Thursday, June 07, 2007

Cheney Linked To CATCH-ALL


The bulldogging of NSA's CATCH-ALL program down the throats of reluctant officials had the direct involvement of Vice President Cheney, according to one DOJ insider.

Vice President Cheney told Justice Department officials that he disagreed with their objections to a secret surveillance program during a high-level White House meeting in March 2004, a former senior Justice official told senators yesterday.

The meeting came one day before White House officials tried to get approval for the same program from then-Attorney General John D. Ashcroft, who lay recovering from surgery in a hospital, according to former deputy attorney general James B. Comey.

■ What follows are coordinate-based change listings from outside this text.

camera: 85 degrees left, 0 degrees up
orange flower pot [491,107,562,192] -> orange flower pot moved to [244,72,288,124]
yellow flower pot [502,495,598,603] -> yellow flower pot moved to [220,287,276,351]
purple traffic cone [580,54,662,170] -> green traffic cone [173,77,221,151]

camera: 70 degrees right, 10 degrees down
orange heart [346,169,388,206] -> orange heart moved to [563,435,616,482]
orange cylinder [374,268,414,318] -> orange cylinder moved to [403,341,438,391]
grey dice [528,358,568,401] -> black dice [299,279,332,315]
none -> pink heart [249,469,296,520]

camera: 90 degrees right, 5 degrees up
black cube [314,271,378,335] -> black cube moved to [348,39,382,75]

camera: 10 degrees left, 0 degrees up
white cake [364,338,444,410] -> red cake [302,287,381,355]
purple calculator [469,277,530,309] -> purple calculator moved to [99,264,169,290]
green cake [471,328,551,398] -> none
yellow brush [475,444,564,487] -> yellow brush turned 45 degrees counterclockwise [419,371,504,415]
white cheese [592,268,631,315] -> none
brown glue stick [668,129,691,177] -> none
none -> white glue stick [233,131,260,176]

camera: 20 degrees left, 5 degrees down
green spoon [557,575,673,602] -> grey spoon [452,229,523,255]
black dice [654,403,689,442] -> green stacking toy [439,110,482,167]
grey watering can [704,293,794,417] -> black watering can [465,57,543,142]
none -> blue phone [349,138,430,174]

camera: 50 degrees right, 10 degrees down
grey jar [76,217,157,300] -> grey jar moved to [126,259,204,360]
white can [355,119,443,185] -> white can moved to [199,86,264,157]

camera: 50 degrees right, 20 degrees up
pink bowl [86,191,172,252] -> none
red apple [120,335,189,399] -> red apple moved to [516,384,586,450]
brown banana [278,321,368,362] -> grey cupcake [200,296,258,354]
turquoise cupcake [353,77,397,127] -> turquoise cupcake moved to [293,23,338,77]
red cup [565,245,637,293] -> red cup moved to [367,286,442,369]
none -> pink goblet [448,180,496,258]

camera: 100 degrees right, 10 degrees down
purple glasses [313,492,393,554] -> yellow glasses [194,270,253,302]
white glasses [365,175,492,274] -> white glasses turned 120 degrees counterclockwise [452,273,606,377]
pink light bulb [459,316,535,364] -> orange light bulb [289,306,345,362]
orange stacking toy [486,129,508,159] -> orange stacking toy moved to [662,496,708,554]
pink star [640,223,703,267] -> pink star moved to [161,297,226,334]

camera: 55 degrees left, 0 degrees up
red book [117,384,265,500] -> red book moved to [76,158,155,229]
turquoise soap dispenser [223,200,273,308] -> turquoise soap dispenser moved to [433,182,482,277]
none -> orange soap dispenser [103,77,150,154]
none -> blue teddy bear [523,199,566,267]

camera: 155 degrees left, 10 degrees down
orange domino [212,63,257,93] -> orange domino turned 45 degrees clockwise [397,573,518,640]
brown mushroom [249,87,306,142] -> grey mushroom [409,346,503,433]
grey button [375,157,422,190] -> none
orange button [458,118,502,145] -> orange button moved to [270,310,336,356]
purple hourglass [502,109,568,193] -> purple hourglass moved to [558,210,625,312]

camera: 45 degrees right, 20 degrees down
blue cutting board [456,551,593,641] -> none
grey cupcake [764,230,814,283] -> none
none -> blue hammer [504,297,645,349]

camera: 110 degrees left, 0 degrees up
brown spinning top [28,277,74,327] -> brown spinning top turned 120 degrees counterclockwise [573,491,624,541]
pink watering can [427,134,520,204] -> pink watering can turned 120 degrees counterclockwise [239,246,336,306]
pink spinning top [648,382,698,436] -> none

Comey's disclosures, made in response to written questions from the Senate Judiciary Committee, indicate that Cheney and his aides were more closely involved than previously known in a fierce internal battle over the legality of the warrantless surveillance program. The program allowed the National Security Agency to monitor phone calls and e-mails between the United States and overseas.

Comey said that Cheney's office later blocked the promotion of a senior Justice Department lawyer, Patrick Philbin, because of his role in raising concerns about the surveillance. ...

According to Comey, the hospital visit was preceded by a March 9, 2004, meeting at the White House on the Justice Department objections. It was attended by Cheney; Gonzales; Card; Cheney's counsel then, David S. Addington; and others, Comey said.

Comey also named eight Justice Department officials who were prepared to quit if the White House had not backed down, including FBI Director Robert S. Mueller III, current U.S. Attorney Chuck Rosenberg of Alexandria and Jack Goldsmith, who headed the Office of Legal Counsel and led an internal legal review of the surveillance program.